▶ [EXCERPT PROVIDED]:
+ + + + +
This is the stump of one of the virgin cypress trees that were almost completely harvested in Louisiana many years ago. In the background, and growing from the stump, are the second generation of these slow growing trees that are now not regenerating normally.


I was at Home Depot, here in Dripping Springs, Texas, looking for some mulch to add to the soil I was making for potting up plants. I was appalled to see cypress mulch being sold here.


Many years ago, in Louisiana a coalition was started to stop the harvesting of Cypress trees, some as small as an inch in diameter, because people there realized that cypress trees were already being killed or not sprouting from seeds due to salt water invasion, ground subsidence, and competition with invasive plants such as tallow. And cypress trees are the backbone of the coastal swamps that historically provided the Arcadian culture with their living and protected the coast from the full fury of hurricanes, while also serving as soil catchers from flooding rivers, playing a major role in maintaining the swamp ecosystem, one of the richest in biodiversity and biomass in the world.


Ten good reasons to not use cypress trees as mulch:

  • Cutting down cypress trees for mulch is not a sustainable practice and are endangering them.
  • Removing cypress trees help to destroy swamps that protect Louisiana’s coast from hurricanes.
  • Cypress trees are not regenerating due to such impacts as coastal subsidence.
  • The cypress mulch industry is the main reason cypress trees are being logged.
  • The cypress mulch comes from very young trees, some as small as one inch in diameter so we are even losing trees that should mature in the next few hundred years.
  • Cypress mulch is not termite proof as some people believe. This was true of trees that were hundreds of years old when harvested but not of the very young ones being destroyed now.
  • Cypress mulch actually repels water, making it poor mulch.
+ + + + +
▶ [WRITTEN PROBLEM A]: Extract every line of the records below that contains the string "横断溝用".
+ + + + +
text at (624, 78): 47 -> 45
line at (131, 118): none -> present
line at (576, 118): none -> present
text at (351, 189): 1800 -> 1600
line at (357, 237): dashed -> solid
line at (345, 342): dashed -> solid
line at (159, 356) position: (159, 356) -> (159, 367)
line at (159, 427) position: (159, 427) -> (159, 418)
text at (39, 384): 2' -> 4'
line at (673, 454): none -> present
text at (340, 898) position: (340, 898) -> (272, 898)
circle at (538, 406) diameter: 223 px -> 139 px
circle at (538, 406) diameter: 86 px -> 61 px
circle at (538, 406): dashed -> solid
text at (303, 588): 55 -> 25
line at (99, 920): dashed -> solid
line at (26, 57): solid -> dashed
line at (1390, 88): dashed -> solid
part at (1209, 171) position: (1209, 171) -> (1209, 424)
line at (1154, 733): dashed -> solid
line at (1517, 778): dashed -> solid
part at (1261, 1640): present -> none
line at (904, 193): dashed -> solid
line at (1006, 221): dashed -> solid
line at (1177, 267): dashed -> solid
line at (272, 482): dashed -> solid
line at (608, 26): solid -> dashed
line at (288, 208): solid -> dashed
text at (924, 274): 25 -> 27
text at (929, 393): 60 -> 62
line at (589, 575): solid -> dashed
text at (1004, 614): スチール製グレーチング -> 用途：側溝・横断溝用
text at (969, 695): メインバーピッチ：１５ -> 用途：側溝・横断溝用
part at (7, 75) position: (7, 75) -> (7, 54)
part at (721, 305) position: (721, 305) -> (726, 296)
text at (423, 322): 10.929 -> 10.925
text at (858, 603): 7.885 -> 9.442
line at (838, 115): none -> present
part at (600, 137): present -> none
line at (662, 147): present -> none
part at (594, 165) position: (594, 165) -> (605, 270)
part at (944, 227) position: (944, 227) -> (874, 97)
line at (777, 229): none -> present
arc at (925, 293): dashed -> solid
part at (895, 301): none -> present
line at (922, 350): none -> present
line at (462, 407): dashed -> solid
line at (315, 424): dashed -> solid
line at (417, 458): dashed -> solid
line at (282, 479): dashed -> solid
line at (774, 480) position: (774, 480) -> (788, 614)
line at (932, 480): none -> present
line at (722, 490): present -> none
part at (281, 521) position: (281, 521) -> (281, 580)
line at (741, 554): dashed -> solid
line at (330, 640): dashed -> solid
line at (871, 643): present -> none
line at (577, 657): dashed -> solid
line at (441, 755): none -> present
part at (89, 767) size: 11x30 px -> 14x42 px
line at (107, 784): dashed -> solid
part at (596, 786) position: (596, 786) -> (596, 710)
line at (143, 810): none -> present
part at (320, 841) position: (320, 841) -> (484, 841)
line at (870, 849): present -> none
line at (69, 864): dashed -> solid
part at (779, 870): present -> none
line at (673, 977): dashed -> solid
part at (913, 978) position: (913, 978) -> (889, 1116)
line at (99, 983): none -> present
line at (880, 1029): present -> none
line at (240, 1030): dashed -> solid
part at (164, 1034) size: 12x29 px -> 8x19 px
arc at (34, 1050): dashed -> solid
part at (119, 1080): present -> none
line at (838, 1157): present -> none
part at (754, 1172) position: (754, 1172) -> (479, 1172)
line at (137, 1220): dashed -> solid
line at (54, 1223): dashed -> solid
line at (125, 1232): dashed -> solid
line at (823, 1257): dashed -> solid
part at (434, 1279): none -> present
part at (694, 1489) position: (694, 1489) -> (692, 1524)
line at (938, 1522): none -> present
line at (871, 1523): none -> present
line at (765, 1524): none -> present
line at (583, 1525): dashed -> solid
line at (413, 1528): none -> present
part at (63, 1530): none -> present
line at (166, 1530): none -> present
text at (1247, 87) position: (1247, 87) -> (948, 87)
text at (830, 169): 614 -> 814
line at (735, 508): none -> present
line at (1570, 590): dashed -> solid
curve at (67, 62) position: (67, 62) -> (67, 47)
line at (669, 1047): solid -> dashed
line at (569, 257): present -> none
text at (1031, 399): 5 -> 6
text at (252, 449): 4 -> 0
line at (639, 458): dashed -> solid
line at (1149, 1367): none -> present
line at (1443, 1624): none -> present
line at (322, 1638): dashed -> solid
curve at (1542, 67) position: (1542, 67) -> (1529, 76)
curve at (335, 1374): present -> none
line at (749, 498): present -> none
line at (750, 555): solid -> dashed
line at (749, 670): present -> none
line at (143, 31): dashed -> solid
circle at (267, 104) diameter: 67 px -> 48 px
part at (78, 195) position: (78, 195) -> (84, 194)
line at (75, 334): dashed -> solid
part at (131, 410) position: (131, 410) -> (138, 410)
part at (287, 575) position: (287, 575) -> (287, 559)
+ + + + +
▶ [WRITTEN PROBLEM B]: Based on the cypress mulch text above, is each statement true? Answer yes or no for each, quoting the words of the text that decide it. (i) The writer found cypress mulch for sale at a Home Depot in Dripping Springs, Texas. (ii) The cypress mulch text says that mulch from today's young cypress trees is termite proof. (iii) Tallow is named as an invasive plant competing with cypress trees.

▶ [COMPLETE OUTPUT A]:
text at (1004, 614): スチール製グレーチング -> 用途：側溝・横断溝用
text at (969, 695): メインバーピッチ：１５ -> 用途：側溝・横断溝用

▶ [COMPLETE OUTPUT B]:
(i) Yes: "I was at Home Depot, here in Dripping Springs, Texas" and "I was appalled to see cypress mulch being sold here."
(ii) No: "Cypress mulch is not termite proof as some people believe. This was true of trees that were hundreds of years old when harvested but not of the very young ones being destroyed now."
(iii) Yes: "competition with invasive plants such as tallow"